Variable | r | p Value |
---|---|---|
Left ventricle | ||
End-diastolic diameter | 0.37 | 0.009 |
End-systolic diameter | 0.35 | 0.01 |
End-diastolic volume index | 0.22 | NS |
End-systolic volume index | 0.25 | NS |
Ejection fraction | −0.29 | 0.04 |
Mass index | 0.37 | 0.01 |
Left atrium | ||
Diameter | 0.29 | 0.04 |
Area | 0.48 | 0.0004 |
Maximum volume index | 0.51 | 0.0002 |
Minimum volume index | 0.63 | <0.0001 |
Precontraction volume index | 0.52 | 0.0002 |
Total emptying fraction | −0.59 | <0.0001 |
Active emptying fraction | −0.50 | 0.0003 |
Passive emptying fraction | −0.19 | NS |
Aortic valve | ||
Valve area | −0.14 | NS |
Peak gradient | 0.07 | NS |
Mean gradient | 0.09 | NS |
Transmitral inflow | ||
E-wave velocity | 0.44 | 0.002 |
A-wave velocity | 0.04 | NS |
E/A ratio | 0.34 | 0.03 |
E-wave deceleration time | −0.22 | NS |
Pulmonary vein flow | ||
Peak reversed A-wave velocity | 0.33 | 0.03 |
Peak S-wave/peak D-wave velocities ratio | −0.36 | 0.02 |
Multiple stepwise regression analysis, including all variables with a significant univariate association with PASP, revealed that only the minimum LA volume (p = 0.0001) independently correlated with the PASP.

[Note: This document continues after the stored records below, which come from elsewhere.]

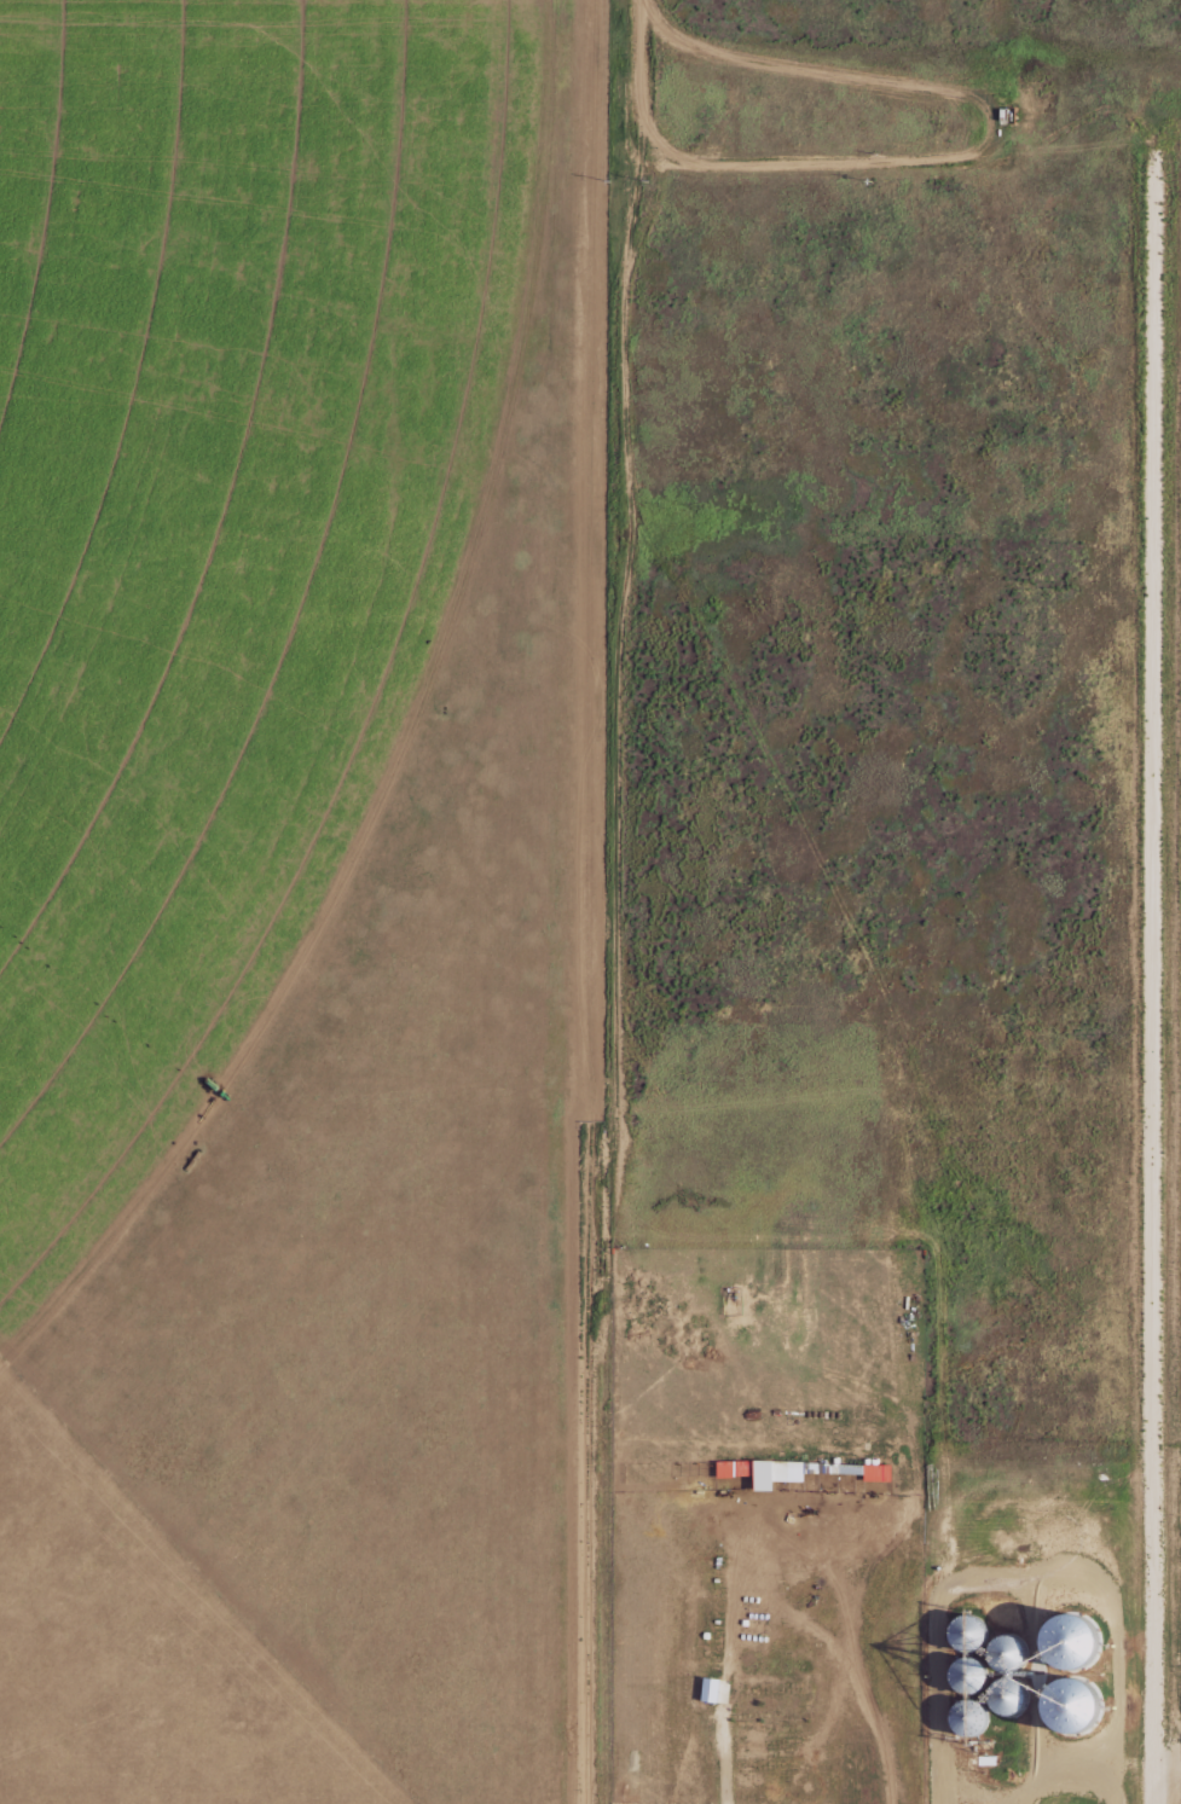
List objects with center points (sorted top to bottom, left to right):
building: (763, 1471)
building: (965, 1634)
building: (1064, 1644)
building: (1005, 1653)
building: (966, 1676)
building: (710, 1689)
building: (996, 1705)
building: (1068, 1707)

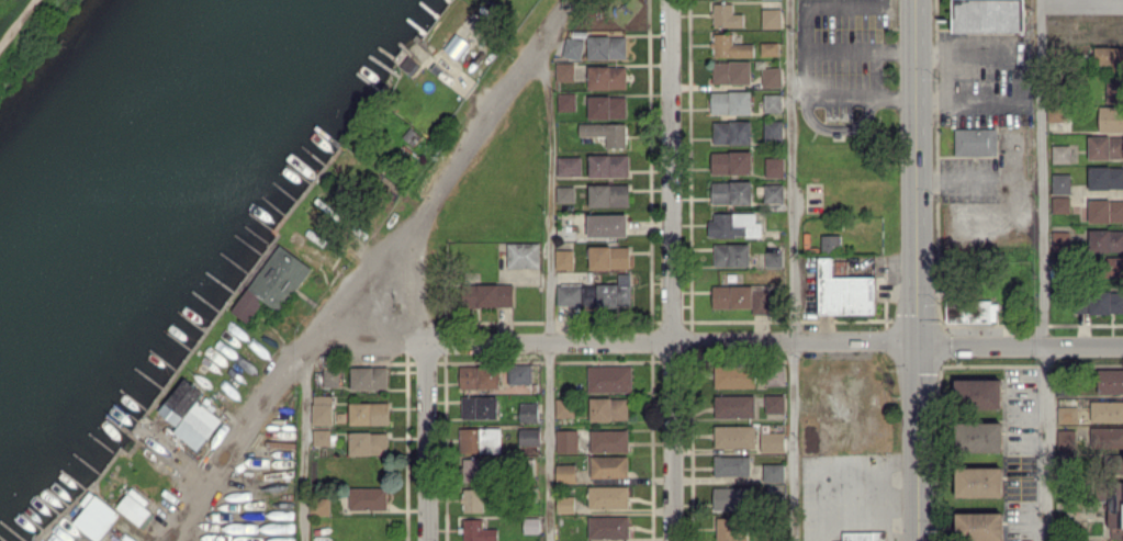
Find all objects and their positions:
building: (726, 15)
building: (988, 15)
building: (771, 18)
road: (20, 25)
landfill: (29, 34)
building: (456, 45)
building: (606, 47)
building: (730, 47)
building: (573, 48)
building: (769, 48)
building: (1108, 58)
road: (543, 64)
building: (565, 71)
building: (732, 72)
building: (607, 77)
building: (771, 77)
building: (1114, 90)
building: (566, 101)
building: (731, 102)
building: (772, 103)
building: (607, 107)
building: (1111, 118)
building: (773, 130)
building: (732, 132)
building: (606, 133)
building: (976, 141)
building: (1105, 147)
building: (1061, 153)
river: (133, 157)
building: (731, 162)
building: (608, 165)
building: (569, 166)
building: (774, 166)
road: (1043, 173)
building: (1105, 177)
road: (981, 179)
building: (1061, 183)
building: (731, 192)
building: (773, 193)
building: (565, 194)
building: (609, 195)
river: (155, 203)
building: (1061, 204)
building: (1105, 211)
building: (734, 224)
building: (608, 225)
building: (1061, 240)
building: (1106, 240)
building: (831, 242)
building: (523, 255)
building: (731, 255)
building: (609, 257)
building: (564, 259)
building: (774, 259)
building: (1114, 267)
road: (368, 270)
road: (671, 270)
road: (790, 270)
road: (917, 270)
building: (273, 283)
building: (616, 292)
building: (844, 292)
building: (574, 294)
building: (492, 296)
building: (741, 298)
building: (1106, 303)
building: (971, 311)
road: (549, 313)
road: (601, 343)
road: (917, 343)
traffic signals: (917, 343)
road: (1033, 346)
road: (426, 368)
building: (520, 374)
building: (331, 375)
building: (479, 377)
building: (369, 378)
building: (610, 378)
building: (732, 378)
building: (1110, 381)
building: (978, 393)
building: (774, 403)
building: (734, 406)
building: (479, 407)
building: (608, 409)
building: (322, 410)
building: (1067, 411)
building: (1107, 411)
building: (369, 413)
building: (528, 413)
building: (190, 414)
building: (321, 436)
building: (529, 436)
building: (980, 436)
building: (734, 437)
building: (1106, 437)
building: (1066, 439)
building: (480, 440)
building: (609, 440)
building: (566, 441)
building: (772, 441)
building: (368, 443)
road: (1048, 443)
road: (302, 451)
building: (732, 466)
building: (609, 467)
building: (471, 469)
building: (773, 472)
building: (566, 473)
building: (979, 483)
building: (608, 497)
building: (368, 498)
building: (731, 498)
building: (472, 499)
road: (822, 500)
building: (565, 504)
building: (134, 506)
building: (320, 506)
building: (96, 518)
building: (980, 526)
building: (609, 527)
building: (727, 528)
building: (478, 530)
building: (864, 536)

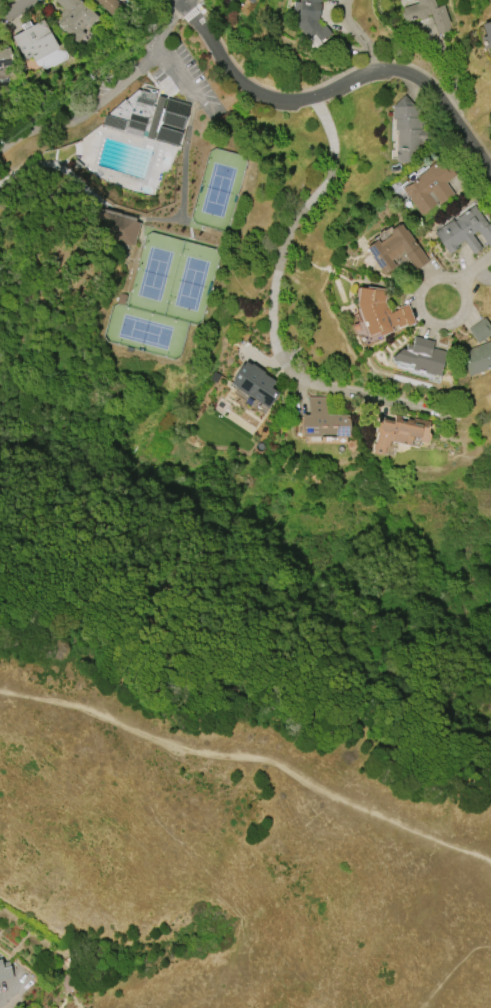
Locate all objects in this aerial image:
road: (180, 1)
building: (232, 1)
building: (250, 1)
building: (108, 4)
road: (16, 10)
building: (428, 14)
building: (75, 18)
building: (309, 20)
building: (486, 34)
road: (358, 36)
building: (34, 40)
building: (5, 57)
road: (102, 88)
road: (333, 89)
building: (149, 117)
road: (193, 129)
building: (408, 131)
building: (429, 187)
building: (121, 231)
building: (463, 231)
building: (396, 249)
road: (465, 278)
building: (379, 311)
road: (279, 317)
building: (480, 330)
building: (420, 356)
building: (477, 358)
building: (254, 384)
building: (323, 421)
building: (398, 432)
road: (253, 754)
building: (5, 970)
road: (15, 991)

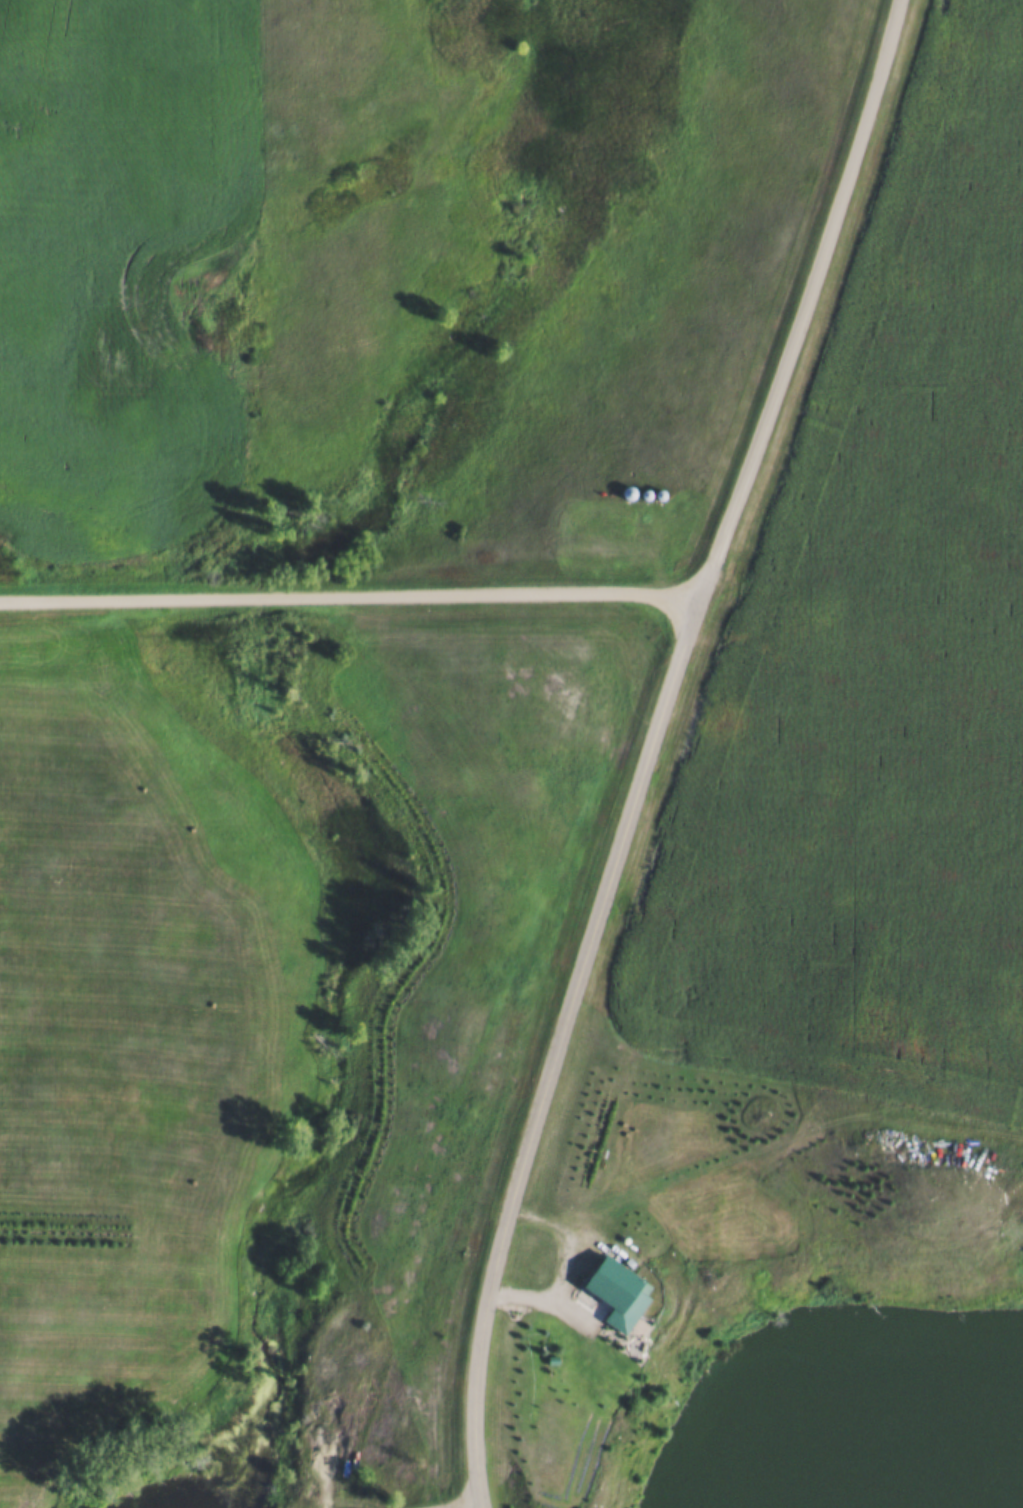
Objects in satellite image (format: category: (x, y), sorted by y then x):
road: (807, 307)
building: (627, 489)
silo: (627, 489)
building: (646, 492)
silo: (646, 492)
building: (660, 492)
silo: (660, 492)
road: (350, 601)
road: (558, 1053)
building: (603, 1290)
building: (336, 1460)

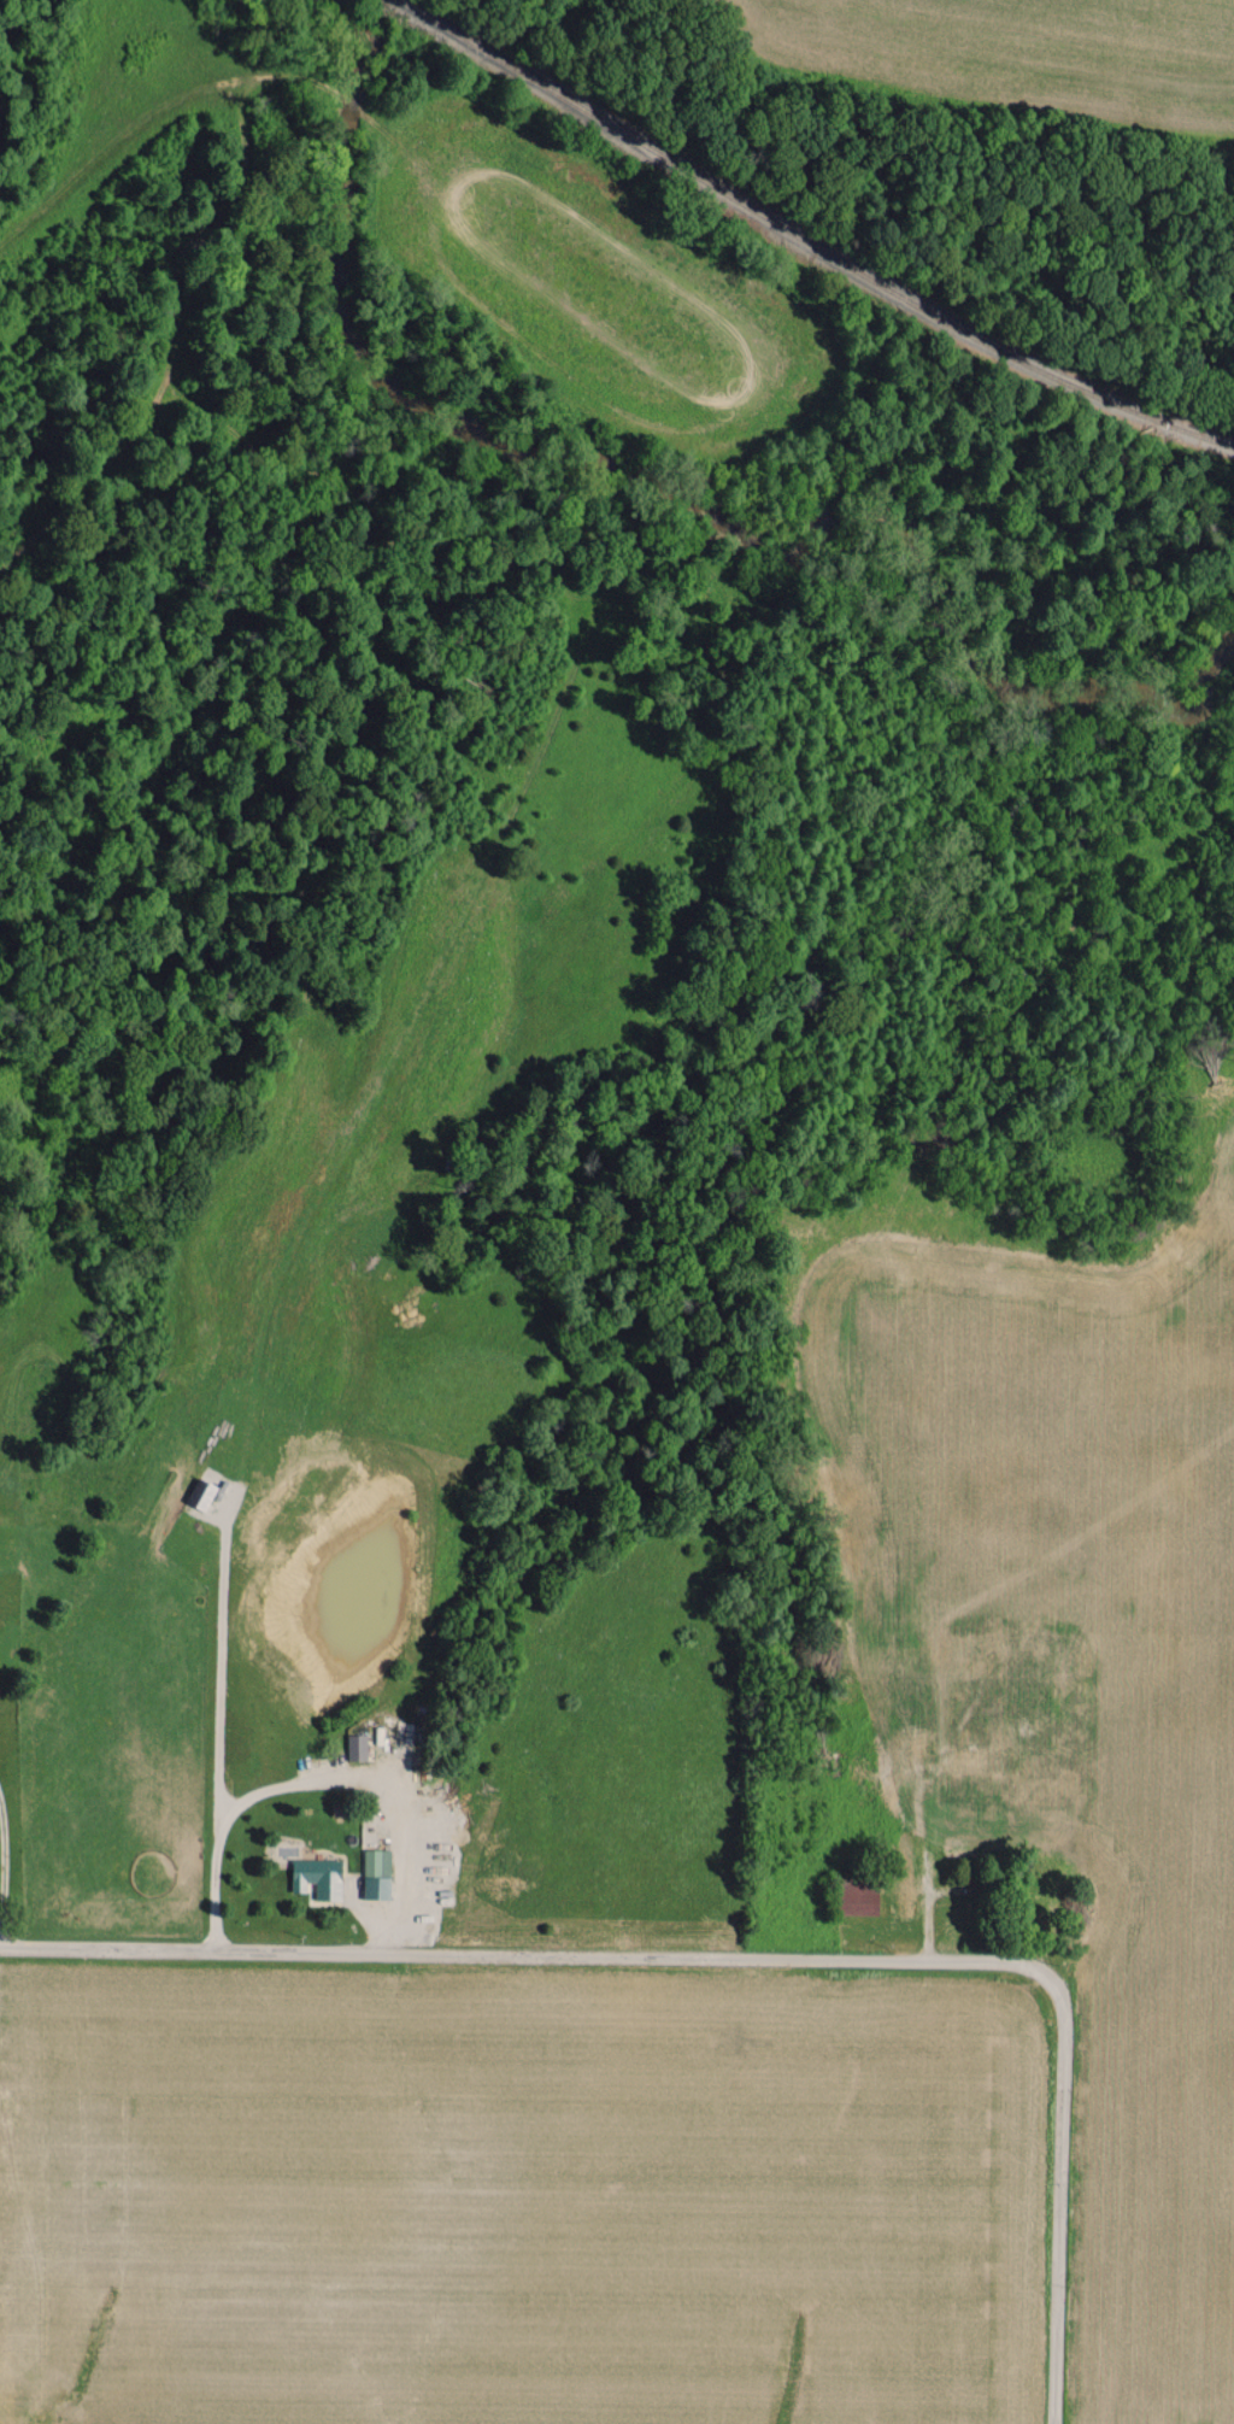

A subgroup of 28 patients underwent follow-up echocardiography at our institution ≥1 month after AV replacement (22 ± 15 months). A significant reduction in the minimum and precontraction LA volumes was seen, with improvement of the total, passive, and active LA emptying fractions after AV replacement ( Figure 2 ). The reduction in the maximum LA volume was not significant. Also, a significant reduction was seen in the LV diameters, volumes, and mass, with improvement in the LV ejection fraction, after AV replacement. The mean and peak AV gradients decreased significantly after AV replacement. The E/A ratio did not change significantly, but an increase occurred in the E-wave deceleration time after AV replacement. The Ar velocity decreased significantly after AV replacement ( Table 5 ).